▶ **Document extract**:
=-=-=-=-=
# A Question for TBH Experts



## mmiller (Jun 17, 2010)

I am no expert but I am wintering 3 TBH's in the Pacific NW about an hour north of Seattle. Not sure if this is far enough north for you. We had temps this weekend in the 50s so I had a chance to check on my colonies. So far (knock on wood) they are looking great. The clusters are big, hives are pretty dry inside and they are flying any chance they get. We've had some pretty nasty weather so far with cold temps and really wet weather. So far so good for me.

Mike


----------



## tommyt (Aug 7, 2010)

Dave one of the most looked at bee Keepers IMHO in the USA is 
Michael Bush he has a web and post here on this forum 
I'm sure he'll post up too this but if your in need of onfo before he 
or any of the other Pro's here on Board go too his Page and you'llhave all the info you Prove your Point 
*the hive design is not suited to wintering in northern locations*
Is not a true Statement

Tommyt


----------



## buckbee (Dec 2, 2004)

pintado said:


> Hello, I'm not a TBH beekeeper but I've been fascinated with them for a while and I've got a question. A person in my club has stated that the hive design is not suited to wintering in northern locations.


I've lost count of the number of times I have heard this. How 'northern' are we talking about here? There are TBHers in Maine, in Canada, in Alaska too, I believe. 

I am in the south west of England (UK) so not especially 'northern', but my bees have come through temps down to -8 C without a problem, and some parts of the country were down to -17 C with no reports of bees dying off that I have seen.
=-=-=-=-=
▶ **Material provided**:
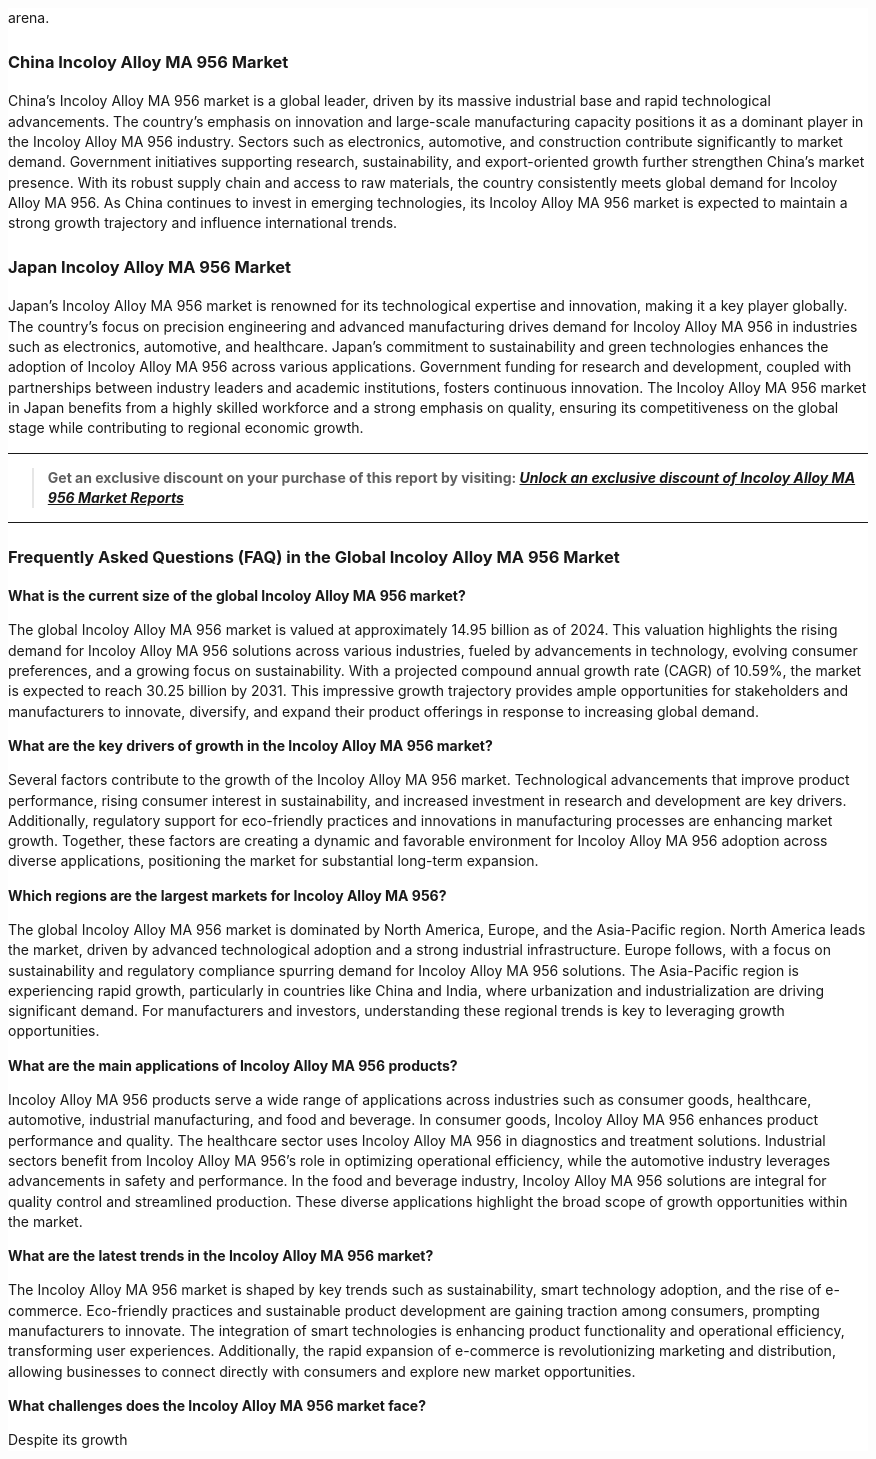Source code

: arena.</p><h3>China Incoloy Alloy MA 956 Market</h3><p>China&rsquo;s Incoloy Alloy MA 956 market is a global leader, driven by its massive industrial base and rapid technological advancements. The country&rsquo;s emphasis on innovation and large-scale manufacturing capacity positions it as a dominant player in the Incoloy Alloy MA 956 industry. Sectors such as electronics, automotive, and construction contribute significantly to market demand. Government initiatives supporting research, sustainability, and export-oriented growth further strengthen China&rsquo;s market presence. With its robust supply chain and access to raw materials, the country consistently meets global demand for Incoloy Alloy MA 956. As China continues to invest in emerging technologies, its Incoloy Alloy MA 956 market is expected to maintain a strong growth trajectory and influence international trends.</p><h3>Japan Incoloy Alloy MA 956 Market</h3><p>Japan&rsquo;s Incoloy Alloy MA 956 market is renowned for its technological expertise and innovation, making it a key player globally. The country&rsquo;s focus on precision engineering and advanced manufacturing drives demand for Incoloy Alloy MA 956 in industries such as electronics, automotive, and healthcare. Japan&rsquo;s commitment to sustainability and green technologies enhances the adoption of Incoloy Alloy MA 956 across various applications. Government funding for research and development, coupled with partnerships between industry leaders and academic institutions, fosters continuous innovation. The Incoloy Alloy MA 956 market in Japan benefits from a highly skilled workforce and a strong emphasis on quality, ensuring its competitiveness on the global stage while contributing to regional economic growth.</p><hr /><blockquote><p><strong>Get an exclusive discount on your purchase of this report by visiting: <em><a href="://marketresearchpulse.com/ask-for-discount/143334?utm_source=Github&amp;utm_medium=052">Unlock an exclusive discount of Incoloy Alloy MA 956 Market Reports</a></em>&nbsp;</strong></p></blockquote><hr /><h3>Frequently Asked Questions (FAQ) in the Global Incoloy Alloy MA 956 Market</h3><p><strong>What is the current size of the global Incoloy Alloy MA 956 market?</strong></p><p>The global Incoloy Alloy MA 956 market is valued at approximately 14.95 billion as of 2024. This valuation highlights the rising demand for Incoloy Alloy MA 956 solutions across various industries, fueled by advancements in technology, evolving consumer preferences, and a growing focus on sustainability. With a projected compound annual growth rate (CAGR) of 10.59%, the market is expected to reach 30.25 billion by 2031. This impressive growth trajectory provides ample opportunities for stakeholders and manufacturers to innovate, diversify, and expand their product offerings in response to increasing global demand.</p><p><strong>What are the key drivers of growth in the Incoloy Alloy MA 956 market?</strong></p><p>Several factors contribute to the growth of the Incoloy Alloy MA 956 market. Technological advancements that improve product performance, rising consumer interest in sustainability, and increased investment in research and development are key drivers. Additionally, regulatory support for eco-friendly practices and innovations in manufacturing processes are enhancing market growth. Together, these factors are creating a dynamic and favorable environment for Incoloy Alloy MA 956 adoption across diverse applications, positioning the market for substantial long-term expansion.</p><p><strong>Which regions are the largest markets for Incoloy Alloy MA 956?</strong></p><p>The global Incoloy Alloy MA 956 market is dominated by North America, Europe, and the Asia-Pacific region. North America leads the market, driven by advanced technological adoption and a strong industrial infrastructure. Europe follows, with a focus on sustainability and regulatory compliance spurring demand for Incoloy Alloy MA 956 solutions. The Asia-Pacific region is experiencing rapid growth, particularly in countries like China and India, where urbanization and industrialization are driving significant demand. For manufacturers and investors, understanding these regional trends is key to leveraging growth opportunities.</p><p><strong>What are the main applications of Incoloy Alloy MA 956 products?</strong></p><p>Incoloy Alloy MA 956 products serve a wide range of applications across industries such as consumer goods, healthcare, automotive, industrial manufacturing, and food and beverage. In consumer goods, Incoloy Alloy MA 956 enhances product performance and quality. The healthcare sector uses Incoloy Alloy MA 956 in diagnostics and treatment solutions. Industrial sectors benefit from Incoloy Alloy MA 956&rsquo;s role in optimizing operational efficiency, while the automotive industry leverages advancements in safety and performance. In the food and beverage industry, Incoloy Alloy MA 956 solutions are integral for quality control and streamlined production. These diverse applications highlight the broad scope of growth opportunities within the market.</p><p><strong>What are the latest trends in the Incoloy Alloy MA 956 market?</strong></p><p>The Incoloy Alloy MA 956 market is shaped by key trends such as sustainability, smart technology adoption, and the rise of e-commerce. Eco-friendly practices and sustainable product development are gaining traction among consumers, prompting manufacturers to innovate. The integration of smart technologies is enhancing product functionality and operational efficiency, transforming user experiences. Additionally, the rapid expansion of e-commerce is revolutionizing marketing and distribution, allowing businesses to connect directly with consumers and explore new market opportunities.</p><p><strong>What challenges does the Incoloy Alloy MA 956 market face?</strong></p><p>Despite its growth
=-=-=-=-=
▶ **What you need to do**: In the thread on wintering TBH's, on what grounds does buckbee doubt the claim that "the hive design is not suited to wintering in northern locations"? Answer in one to three sentences.

▶ **Solved problem**: Buckbee points out that there are TBH keepers in Maine and Canada, and believes there are some in Alaska too. Buckbee's own bees in the south west of England came through temperatures down to -8 C without a problem. Parts of the country reached -17 C, and buckbee has seen no reports of bees dying off there.